You already presented the responder rate analysis, but you didn't actually provide. I don't know if that's an option. That'd be very interesting to see how that could improve or change in general the solely hepatologist-based. Right. So, no, what we've used is a slightly different tool. This is kind of the next generation tool that is looking at the continuous improvement. It's called LiverExplore. And that tool doesn't stage the same way that AIM-MASH does stage. It's not a tool to assist necessarily the pathologists like the AIM-MASH is. So, there is no obvious path towards reevaluating our data. I think our data in week 24 were very strong on the MASH resolution and surprisingly early for such a compound. In general, we were really happy with the data on the fibrosis. We just got a little unlucky on the placebo side.

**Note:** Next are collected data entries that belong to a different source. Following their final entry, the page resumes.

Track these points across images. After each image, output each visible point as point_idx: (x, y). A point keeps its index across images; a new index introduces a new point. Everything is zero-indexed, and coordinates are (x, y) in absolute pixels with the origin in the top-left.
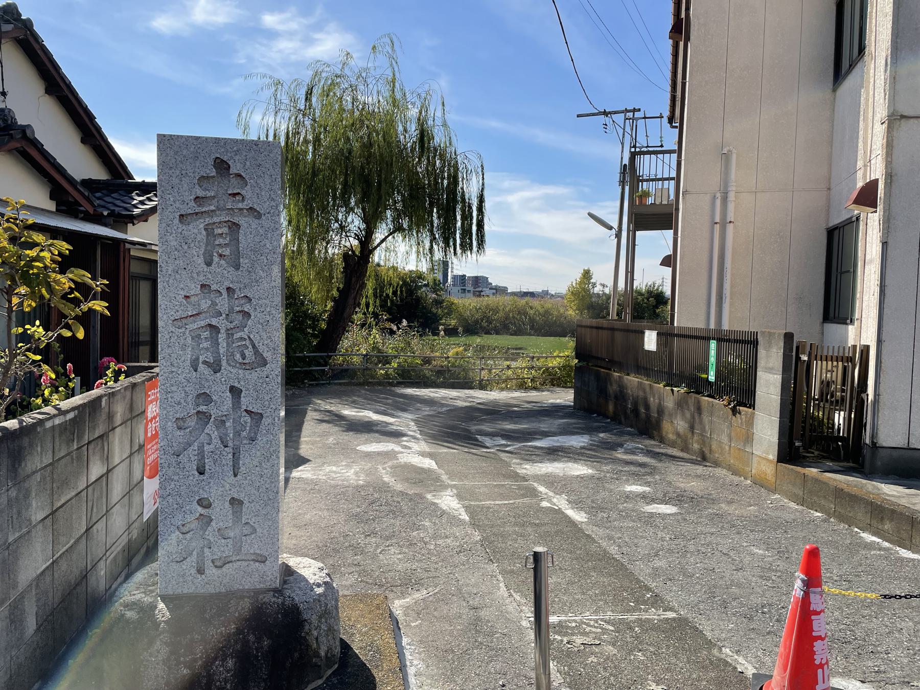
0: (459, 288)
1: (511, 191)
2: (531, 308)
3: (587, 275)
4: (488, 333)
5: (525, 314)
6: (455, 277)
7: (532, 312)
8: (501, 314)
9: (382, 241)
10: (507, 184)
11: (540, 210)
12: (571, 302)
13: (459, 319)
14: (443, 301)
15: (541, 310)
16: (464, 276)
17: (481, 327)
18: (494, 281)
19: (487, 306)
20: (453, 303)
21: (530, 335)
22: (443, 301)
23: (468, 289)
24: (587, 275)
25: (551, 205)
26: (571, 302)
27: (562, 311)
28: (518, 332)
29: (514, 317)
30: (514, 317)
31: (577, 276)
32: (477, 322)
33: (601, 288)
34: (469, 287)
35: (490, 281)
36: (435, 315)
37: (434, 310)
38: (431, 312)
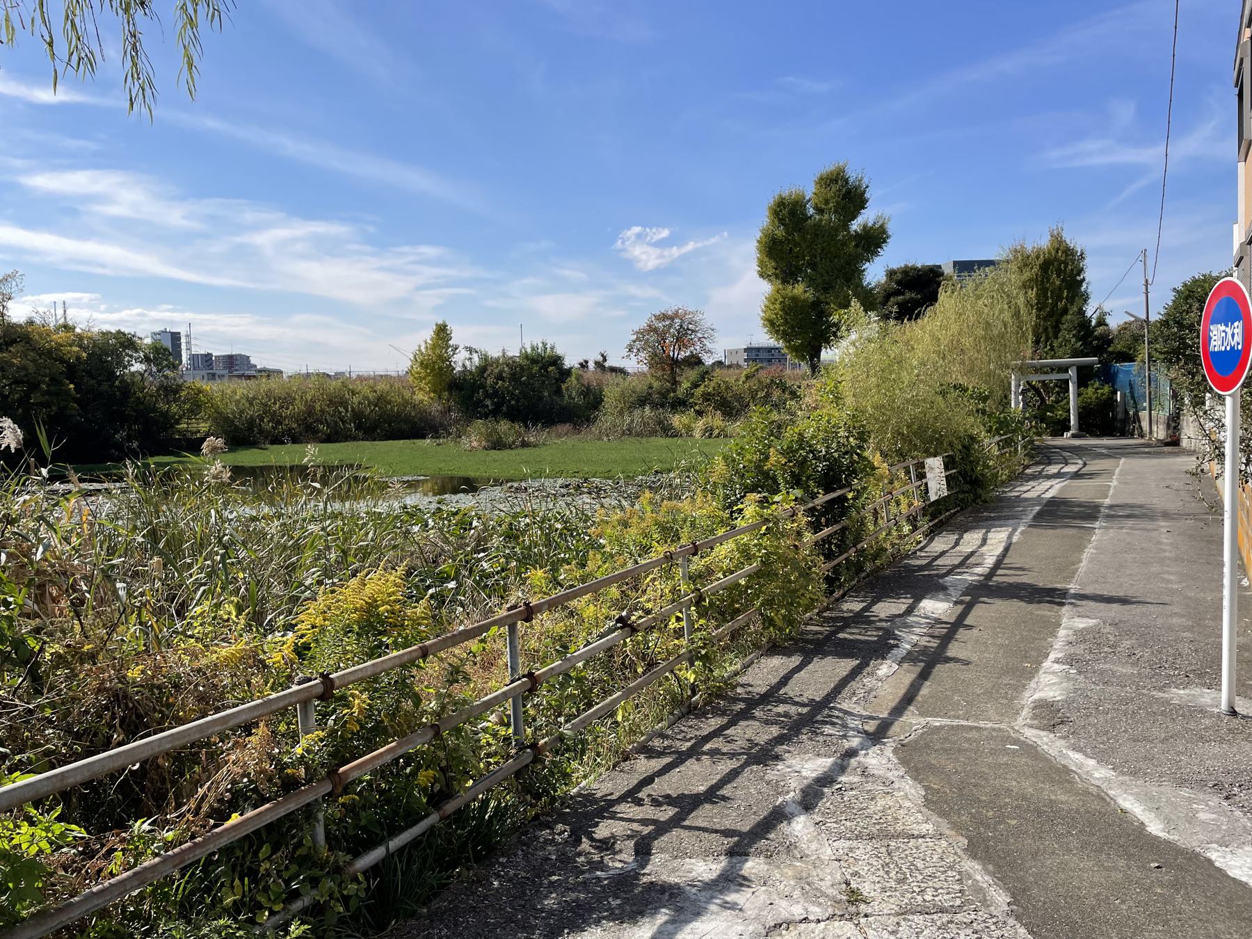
0: (204, 372)
1: (257, 227)
2: (354, 393)
3: (442, 332)
4: (277, 441)
5: (344, 403)
6: (193, 358)
7: (355, 400)
8: (299, 407)
9: (699, 829)
10: (249, 216)
11: (304, 257)
12: (421, 379)
13: (215, 419)
14: (179, 388)
15: (371, 396)
16: (209, 355)
17: (261, 431)
18: (259, 361)
19: (269, 394)
20: (200, 391)
21: (355, 439)
22: (179, 388)
23: (218, 372)
24: (442, 332)
25: (325, 249)
26: (421, 379)
27: (407, 394)
28: (333, 437)
29: (322, 411)
30: (322, 411)
31: (428, 334)
32: (251, 423)
33: (467, 355)
34: (219, 369)
35: (253, 361)
36: (165, 415)
37: (162, 406)
38: (154, 409)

But I want to remind you that the numbers that we've seen were numerically quite important already. And the consistency between the LiverExplore artificial intelligence reading of the biopsies and all the NITs was extremely strong, which made us really believe that we could go with that package to the FDA. And the FDA was very open to that discussion with that package. So, now we have evidence at week 48 with a clear dose response, a very efficacious dose with the 1.8, and potential for upside both on the tolerability and on the efficacy in our phase 3 program. So, we are in a very good position to move that program forward right now. Very helpful. Thank you. Okay. So, thanks all. It's obviously a very exciting time here at Altimmune. We've made significant progress on both the clinical and the regulatory fronts on the MASH program.
And a big thanks to Vipin for all the progress delivered and the ability now to pass the baton to the next phase of the company. We look forward greatly to 2026. Obviously, we'll keep updating you on our continued progress. And last and certainly not least, big happy holidays to everybody. Thanks, and we'll talk soon. Thank you for your participation. You may now disconnect. Everyone, have a great day. Good.